Seven Cycles is not a retail business--obviously. Regardless, the sales team at Seven and I are very interested in retailer businesses and how the retailer environment is evolving. My interest is doubly strong because I worked at a bike shop for seven years--throughout high school and college--before getting into frame building. My experience at the bike shop was an extremely formative time for me; my boss and manager taught me a tremendous amount during those seven years. So anytime I see articles about retailer business models, I am always interested. I recently read an article in Fast Company titled "Magic Shop".
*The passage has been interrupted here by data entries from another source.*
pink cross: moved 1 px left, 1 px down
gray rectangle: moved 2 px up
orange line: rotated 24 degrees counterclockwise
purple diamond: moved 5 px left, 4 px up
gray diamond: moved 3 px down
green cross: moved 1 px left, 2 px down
The writer, Alex Frankel, recently wrote the book Punching In about his experiences as a front line employee for some of the largest employers in the US. In the FC article, Frankel compares the training and retailer service models of five of the largest employers--particularly for retail--in the country:
New Hire Training Of course, most new hire orientations fall short:
General Observations
At Starbucks Frankel "describes the company culture as something akin to kindergarten, where employees are taught to play well with others and make the customer feel loved." Additionally, drinks are apparently so complicated that Starbucks makes games out of the learning process in order to facilitate memorization. "After taking yet another order for a silly, oversugared beverage...I wanted to flee."
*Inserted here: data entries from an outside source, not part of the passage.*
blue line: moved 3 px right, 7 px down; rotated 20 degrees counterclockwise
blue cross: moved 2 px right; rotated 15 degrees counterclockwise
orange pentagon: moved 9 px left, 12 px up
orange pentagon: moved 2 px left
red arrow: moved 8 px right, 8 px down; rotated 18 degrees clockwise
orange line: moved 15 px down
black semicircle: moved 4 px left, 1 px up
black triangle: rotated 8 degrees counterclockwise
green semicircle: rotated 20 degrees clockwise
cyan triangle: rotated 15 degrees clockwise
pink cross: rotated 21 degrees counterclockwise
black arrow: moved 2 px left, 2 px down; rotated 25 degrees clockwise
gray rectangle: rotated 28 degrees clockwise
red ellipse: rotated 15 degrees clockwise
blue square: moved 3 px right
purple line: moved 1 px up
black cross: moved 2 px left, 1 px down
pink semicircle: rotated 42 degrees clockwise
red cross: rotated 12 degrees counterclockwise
Frankel felt that Gap focuses on "reinventing store design" rather than on "finding or creating better employees." He couldn't wait for his shifts to end; "Gap was my gulag."
Frankel found UPS to be very regimented but with "enough independence for workers to be energized by the daily challenges of getting all the packages out." Also, employees use knowledge rather than technology to solve problems.
The Container Store was the only business that "did a s good a job as Apple stores at finding people passionate about what they're selling." That's about all Frankel shares regarding Container Store in the article.
Apple considers employees to be "sharers of information, instead of sellers of products", and therefore customers respond positively. Their service mantra is "Position, permission, probe." A bit unfortunate; it sounds to me more like a back alley dealing than a selling process. Although the writer seems to believe it is a good model. It appears to me to be yet another simplified version of SPIN selling.
An interesting metric, Apple sells $4,000 per square foot per month. They know that "the bottom line suffer every minute customers wait for help."
About the only negative statement that Frankel made regarding Apple is that the employees don't work too hard. I think I could expand on his list of one shortcoming.